TEXT =
===============

The literature has also specifically identified the normal
differential pattern of uninfected cows at various stages of
lactation, it has suggested algorithms to identify the various
stages of infection by looking at changes in those patterns and it
has suggested linkages of specific abnormal patterns to specific
pathogens. In 2005, Hamman used the differential pattern to show
quarters were inter-dependent. Essentially, the literature suggests
that the breakdown of the SCC into its component parts, the "milk
somatic cell differential", should be a better, more accurate and
specific indicator of udder health, and thus a better tool for the
management of mastitis. However, in spite of the evolving evidence,
the SCC continues to be reported as a total SCC, and the
differential information remains a research tool. This is primarily
been driven by the cost differential between the SCC and
computations for a differential.
[0012] At least two procedures are currently used in the
determination of the bovine SCC with a leucocyte differential. One
method is using flow-cytometry, an expensive, sophisticated tool
only found in top research laboratories. This method is not even
remotely practical for the farmer. Its only alternative, the
"manual milk differential smear" (MMDS), is a difficult and time
consuming procedure, subject to great variability, even when
performed by highly trained laboratory technologists. It is
impractical for field research or the barn environment as well.
[0013] In order to perform an MMDS, milk is centrifuged at 2500 g
for 10 min at 4 degrees Celsius, the fat layer and supernatant are
removed, leaving 500 ul or less of milk with a pellet. The pellet
is re-suspended via vortexing and pipetting. Microscope slides are
coated with Trypticase Soy Broth, air-dried and 10 ul of milk is
placed on the slide for a 30-degree angle smear to be made. The
slide is allowed to air dry and is then stained with Wright Giemsa
Stain. The slide is placed in the stain for 15 seconds, then water
for 30 seconds, then a 15 second dip in clean water and finally it
is allowed to air dry. Slides are examined on a transmitted light
microscope with a 100.times. oil immersion lens.

===============

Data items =
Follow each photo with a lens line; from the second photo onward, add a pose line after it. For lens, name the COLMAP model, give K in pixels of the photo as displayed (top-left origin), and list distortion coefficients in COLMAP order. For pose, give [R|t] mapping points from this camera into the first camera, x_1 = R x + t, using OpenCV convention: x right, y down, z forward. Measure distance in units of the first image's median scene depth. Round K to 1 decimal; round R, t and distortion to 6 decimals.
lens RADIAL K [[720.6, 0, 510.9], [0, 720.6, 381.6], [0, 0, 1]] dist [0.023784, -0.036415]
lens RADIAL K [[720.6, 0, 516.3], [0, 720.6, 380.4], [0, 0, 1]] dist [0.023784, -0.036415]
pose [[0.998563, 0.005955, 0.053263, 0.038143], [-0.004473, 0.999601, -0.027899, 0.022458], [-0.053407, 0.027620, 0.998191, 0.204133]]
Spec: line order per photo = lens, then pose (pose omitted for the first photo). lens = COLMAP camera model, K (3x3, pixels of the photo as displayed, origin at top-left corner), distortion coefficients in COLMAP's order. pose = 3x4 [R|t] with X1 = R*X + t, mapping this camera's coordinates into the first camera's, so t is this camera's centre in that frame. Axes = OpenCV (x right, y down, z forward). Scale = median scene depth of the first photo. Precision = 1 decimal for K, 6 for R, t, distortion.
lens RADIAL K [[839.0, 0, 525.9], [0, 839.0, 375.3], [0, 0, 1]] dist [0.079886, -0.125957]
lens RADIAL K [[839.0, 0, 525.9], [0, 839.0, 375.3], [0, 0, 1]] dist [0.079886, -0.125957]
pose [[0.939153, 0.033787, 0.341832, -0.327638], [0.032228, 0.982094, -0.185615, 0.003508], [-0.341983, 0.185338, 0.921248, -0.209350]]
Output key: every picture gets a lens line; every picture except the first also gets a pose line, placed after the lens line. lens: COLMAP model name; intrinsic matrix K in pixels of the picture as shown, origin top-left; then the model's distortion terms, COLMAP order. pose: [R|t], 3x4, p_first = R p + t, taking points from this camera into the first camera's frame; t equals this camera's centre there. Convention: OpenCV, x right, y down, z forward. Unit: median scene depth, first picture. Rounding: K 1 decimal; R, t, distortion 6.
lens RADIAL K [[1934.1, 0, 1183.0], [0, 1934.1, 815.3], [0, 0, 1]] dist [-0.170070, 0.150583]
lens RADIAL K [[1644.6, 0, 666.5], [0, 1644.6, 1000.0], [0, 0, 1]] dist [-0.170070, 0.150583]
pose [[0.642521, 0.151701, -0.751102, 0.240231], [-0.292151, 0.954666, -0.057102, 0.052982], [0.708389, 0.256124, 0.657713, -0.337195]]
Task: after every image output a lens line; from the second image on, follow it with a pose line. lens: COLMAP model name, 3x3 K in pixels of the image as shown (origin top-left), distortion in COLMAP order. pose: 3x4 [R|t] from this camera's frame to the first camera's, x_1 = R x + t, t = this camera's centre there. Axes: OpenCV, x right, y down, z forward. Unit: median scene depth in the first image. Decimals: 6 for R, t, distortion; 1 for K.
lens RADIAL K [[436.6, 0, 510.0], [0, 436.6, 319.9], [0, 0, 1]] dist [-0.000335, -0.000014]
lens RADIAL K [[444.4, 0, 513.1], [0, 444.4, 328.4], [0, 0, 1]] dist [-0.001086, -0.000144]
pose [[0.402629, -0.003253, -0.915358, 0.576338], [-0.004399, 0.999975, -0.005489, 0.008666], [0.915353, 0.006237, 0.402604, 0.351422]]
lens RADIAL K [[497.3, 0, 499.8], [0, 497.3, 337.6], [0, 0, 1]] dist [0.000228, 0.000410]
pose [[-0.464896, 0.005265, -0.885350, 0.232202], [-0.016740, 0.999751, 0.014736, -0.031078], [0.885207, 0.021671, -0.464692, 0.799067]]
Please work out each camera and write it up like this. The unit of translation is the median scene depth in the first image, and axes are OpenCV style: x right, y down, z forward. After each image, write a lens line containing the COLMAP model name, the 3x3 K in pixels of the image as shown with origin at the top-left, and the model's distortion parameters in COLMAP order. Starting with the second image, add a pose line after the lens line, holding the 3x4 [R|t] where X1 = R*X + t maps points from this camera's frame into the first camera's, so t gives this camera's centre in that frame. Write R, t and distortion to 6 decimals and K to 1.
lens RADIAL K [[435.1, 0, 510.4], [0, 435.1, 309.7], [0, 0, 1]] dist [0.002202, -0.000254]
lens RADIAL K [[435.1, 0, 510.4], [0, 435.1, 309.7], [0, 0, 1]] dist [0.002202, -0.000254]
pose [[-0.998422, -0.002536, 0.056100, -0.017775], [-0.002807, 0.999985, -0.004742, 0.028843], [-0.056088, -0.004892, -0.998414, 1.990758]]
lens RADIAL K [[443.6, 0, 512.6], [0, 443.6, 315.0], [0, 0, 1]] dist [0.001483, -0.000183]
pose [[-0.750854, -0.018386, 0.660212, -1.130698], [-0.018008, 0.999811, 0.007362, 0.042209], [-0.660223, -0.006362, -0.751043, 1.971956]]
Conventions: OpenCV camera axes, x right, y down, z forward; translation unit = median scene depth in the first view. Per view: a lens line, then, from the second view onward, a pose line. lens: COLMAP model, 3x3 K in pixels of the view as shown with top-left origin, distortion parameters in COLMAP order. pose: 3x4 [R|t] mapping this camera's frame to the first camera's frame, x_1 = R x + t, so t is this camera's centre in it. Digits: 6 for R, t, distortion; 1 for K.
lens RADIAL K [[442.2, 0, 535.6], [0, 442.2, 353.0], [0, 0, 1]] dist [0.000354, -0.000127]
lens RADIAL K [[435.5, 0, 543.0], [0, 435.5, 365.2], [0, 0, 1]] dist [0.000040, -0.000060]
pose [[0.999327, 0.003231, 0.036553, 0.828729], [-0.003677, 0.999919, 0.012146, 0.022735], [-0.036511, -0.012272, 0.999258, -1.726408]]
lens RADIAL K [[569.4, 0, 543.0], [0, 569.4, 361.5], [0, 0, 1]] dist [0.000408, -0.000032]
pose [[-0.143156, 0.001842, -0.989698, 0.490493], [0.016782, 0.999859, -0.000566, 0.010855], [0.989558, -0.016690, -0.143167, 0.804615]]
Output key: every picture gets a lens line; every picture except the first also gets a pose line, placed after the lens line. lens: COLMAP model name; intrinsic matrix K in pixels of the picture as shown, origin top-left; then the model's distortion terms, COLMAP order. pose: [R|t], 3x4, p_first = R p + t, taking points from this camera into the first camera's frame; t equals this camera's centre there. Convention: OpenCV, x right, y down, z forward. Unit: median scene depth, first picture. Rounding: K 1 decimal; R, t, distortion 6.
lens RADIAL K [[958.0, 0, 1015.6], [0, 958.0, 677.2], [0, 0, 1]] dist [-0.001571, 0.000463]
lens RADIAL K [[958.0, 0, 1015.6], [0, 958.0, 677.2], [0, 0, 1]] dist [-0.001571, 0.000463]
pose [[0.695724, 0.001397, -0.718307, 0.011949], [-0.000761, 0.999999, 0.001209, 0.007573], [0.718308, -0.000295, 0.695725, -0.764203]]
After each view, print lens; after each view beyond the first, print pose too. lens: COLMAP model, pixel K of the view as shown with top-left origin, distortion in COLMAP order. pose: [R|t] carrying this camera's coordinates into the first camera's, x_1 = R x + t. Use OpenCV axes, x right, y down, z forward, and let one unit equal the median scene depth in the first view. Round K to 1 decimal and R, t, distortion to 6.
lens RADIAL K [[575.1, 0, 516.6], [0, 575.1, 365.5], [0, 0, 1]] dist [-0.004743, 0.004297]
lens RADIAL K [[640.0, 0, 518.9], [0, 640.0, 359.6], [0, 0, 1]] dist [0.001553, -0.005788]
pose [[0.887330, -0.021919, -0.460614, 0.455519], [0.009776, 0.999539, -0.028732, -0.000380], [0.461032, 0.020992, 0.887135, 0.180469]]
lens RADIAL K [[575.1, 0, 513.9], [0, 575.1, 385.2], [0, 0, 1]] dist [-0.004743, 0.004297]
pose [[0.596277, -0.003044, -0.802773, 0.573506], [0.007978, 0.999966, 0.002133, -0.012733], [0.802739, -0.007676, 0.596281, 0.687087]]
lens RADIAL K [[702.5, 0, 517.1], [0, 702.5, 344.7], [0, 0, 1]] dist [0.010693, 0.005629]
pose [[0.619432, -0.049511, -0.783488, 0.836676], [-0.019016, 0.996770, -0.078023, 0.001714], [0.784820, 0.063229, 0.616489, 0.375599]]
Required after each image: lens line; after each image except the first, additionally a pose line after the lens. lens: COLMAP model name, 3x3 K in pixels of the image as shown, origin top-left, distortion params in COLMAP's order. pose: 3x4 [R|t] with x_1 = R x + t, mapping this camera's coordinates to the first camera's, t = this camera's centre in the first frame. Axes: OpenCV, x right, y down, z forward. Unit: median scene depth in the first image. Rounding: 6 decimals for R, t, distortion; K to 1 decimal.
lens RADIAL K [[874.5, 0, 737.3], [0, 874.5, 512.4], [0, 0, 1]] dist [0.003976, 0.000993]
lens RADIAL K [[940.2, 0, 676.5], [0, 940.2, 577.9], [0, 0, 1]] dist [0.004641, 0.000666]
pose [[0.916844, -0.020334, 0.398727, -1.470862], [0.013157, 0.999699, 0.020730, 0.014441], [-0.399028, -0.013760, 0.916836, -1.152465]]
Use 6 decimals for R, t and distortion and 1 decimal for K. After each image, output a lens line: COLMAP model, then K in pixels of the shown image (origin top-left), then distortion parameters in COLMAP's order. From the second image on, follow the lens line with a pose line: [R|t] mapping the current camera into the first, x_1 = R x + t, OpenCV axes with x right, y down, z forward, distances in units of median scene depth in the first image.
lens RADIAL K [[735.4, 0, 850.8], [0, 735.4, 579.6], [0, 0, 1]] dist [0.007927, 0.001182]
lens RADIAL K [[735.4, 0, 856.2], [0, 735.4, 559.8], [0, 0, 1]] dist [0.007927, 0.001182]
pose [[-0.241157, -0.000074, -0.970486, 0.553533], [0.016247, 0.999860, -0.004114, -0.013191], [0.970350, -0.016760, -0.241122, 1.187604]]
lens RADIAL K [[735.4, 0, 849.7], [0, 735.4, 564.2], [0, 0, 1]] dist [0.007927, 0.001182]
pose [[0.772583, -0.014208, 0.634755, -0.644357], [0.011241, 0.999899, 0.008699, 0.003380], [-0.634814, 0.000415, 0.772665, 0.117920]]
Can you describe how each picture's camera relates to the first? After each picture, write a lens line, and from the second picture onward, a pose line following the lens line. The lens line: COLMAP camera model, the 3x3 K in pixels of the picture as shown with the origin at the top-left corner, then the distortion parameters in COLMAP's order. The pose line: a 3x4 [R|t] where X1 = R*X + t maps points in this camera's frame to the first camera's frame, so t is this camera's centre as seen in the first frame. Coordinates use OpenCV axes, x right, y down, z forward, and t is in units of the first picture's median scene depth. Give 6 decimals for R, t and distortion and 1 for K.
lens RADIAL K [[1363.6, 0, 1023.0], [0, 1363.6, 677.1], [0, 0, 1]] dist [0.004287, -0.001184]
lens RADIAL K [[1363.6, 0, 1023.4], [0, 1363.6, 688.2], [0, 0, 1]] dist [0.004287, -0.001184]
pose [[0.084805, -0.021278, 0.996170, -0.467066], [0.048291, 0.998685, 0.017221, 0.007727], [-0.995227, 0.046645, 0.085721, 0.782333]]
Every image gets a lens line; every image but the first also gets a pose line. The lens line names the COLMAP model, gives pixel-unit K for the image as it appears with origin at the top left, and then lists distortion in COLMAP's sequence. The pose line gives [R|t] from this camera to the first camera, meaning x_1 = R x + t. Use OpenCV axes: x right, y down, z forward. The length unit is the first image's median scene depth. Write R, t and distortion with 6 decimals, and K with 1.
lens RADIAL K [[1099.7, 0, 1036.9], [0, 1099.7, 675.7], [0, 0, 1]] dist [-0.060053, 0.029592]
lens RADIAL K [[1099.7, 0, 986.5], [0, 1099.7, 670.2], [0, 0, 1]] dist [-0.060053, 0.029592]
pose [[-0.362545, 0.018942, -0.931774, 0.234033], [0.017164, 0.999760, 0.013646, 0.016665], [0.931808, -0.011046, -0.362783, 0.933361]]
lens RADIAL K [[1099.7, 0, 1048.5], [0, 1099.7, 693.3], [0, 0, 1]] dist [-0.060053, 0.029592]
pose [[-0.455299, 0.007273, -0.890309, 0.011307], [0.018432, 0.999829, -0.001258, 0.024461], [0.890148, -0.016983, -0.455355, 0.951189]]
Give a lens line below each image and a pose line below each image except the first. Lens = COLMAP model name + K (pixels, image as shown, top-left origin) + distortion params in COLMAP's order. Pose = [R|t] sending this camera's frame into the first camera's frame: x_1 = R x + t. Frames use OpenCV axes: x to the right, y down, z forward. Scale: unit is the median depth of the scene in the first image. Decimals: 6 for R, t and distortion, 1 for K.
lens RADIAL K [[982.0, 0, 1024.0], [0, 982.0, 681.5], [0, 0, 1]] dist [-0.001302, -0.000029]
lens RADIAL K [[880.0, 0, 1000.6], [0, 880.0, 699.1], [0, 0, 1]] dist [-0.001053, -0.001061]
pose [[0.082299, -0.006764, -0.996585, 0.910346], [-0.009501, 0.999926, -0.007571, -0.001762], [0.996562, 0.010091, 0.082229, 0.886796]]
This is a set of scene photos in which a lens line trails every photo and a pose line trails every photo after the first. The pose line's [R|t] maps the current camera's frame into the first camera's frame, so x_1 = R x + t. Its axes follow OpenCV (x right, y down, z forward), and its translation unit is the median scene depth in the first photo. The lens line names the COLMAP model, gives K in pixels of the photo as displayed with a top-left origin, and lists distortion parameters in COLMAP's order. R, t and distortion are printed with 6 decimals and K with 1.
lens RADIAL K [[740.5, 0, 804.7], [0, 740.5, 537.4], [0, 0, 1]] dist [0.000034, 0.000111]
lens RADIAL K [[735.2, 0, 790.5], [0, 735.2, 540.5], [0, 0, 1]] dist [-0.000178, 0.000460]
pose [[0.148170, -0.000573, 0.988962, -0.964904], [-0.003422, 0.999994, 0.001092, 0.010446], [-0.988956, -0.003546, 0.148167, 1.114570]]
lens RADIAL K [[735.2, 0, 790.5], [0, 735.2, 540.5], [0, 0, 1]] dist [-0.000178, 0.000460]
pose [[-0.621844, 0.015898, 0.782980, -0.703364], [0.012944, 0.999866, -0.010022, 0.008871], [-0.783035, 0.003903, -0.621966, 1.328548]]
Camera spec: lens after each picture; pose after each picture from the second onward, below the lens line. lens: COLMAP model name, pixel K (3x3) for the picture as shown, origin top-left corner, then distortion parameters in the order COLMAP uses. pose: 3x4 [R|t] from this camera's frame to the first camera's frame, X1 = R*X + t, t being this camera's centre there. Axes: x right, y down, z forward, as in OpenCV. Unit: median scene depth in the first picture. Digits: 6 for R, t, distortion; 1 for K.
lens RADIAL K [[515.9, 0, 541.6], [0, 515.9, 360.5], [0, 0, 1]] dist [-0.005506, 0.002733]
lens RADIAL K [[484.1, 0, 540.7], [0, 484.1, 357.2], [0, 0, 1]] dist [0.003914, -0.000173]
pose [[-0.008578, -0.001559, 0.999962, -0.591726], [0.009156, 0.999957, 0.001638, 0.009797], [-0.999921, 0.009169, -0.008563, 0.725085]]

===============

EXERCISE INSTRUCTIONS =
- a) Summarize the passage on milk somatic cell differentials in two sentences.
- b) Carry on writing the passage on milk somatic cell differentials, starting right after its final sentence.
The listing has no role in any of these tasks.

TASK-BY-TASK RESULTS =
- a) The literature suggests that breaking the SCC into its component parts, the milk somatic cell differential, should give a better and more specific indicator of udder health and mastitis management, yet the SCC is still reported as a total, mainly because of cost. The two procedures currently used for a bovine SCC with a leucocyte differential are flow-cytometry, which is expensive and found only in top research laboratories, and the manual milk differential smear, which is difficult, time consuming and variable and involves centrifuging, smearing and staining milk before examining it under an oil immersion lens.

- b)
[0014] In U.S. Pat. No. 6,350,613 to Wardlaw, there is described a
device and method for determination of white blood cell
differential counts. The slide described in FIG. 1 is a wedge type
slide comprising a microscope slide base, a slip cover wedge top
and a rectilinear shim at the top part of the wedge. This design is
described primarily for blood but is taught to be useful for any
leucocyte containing liquid for example milk. The device suffers
from some difficulties in use. First since the cover slip end
opposite the shim is not fixed the end can leak, shift or get
caught on other objects during use. Second since the design
involves a shim the entire length of the cover slip there is no
easy way to place the liquid in the chamber.
[0015] FIG. 2 in the Wardlaw patent describes the appropriate angle
for creating a wedge sampling configuration for us in differential
testing. Accordingly, it would be very useful to have a different
wedge chamber design that overcomes the limitations of the prior
art teachings.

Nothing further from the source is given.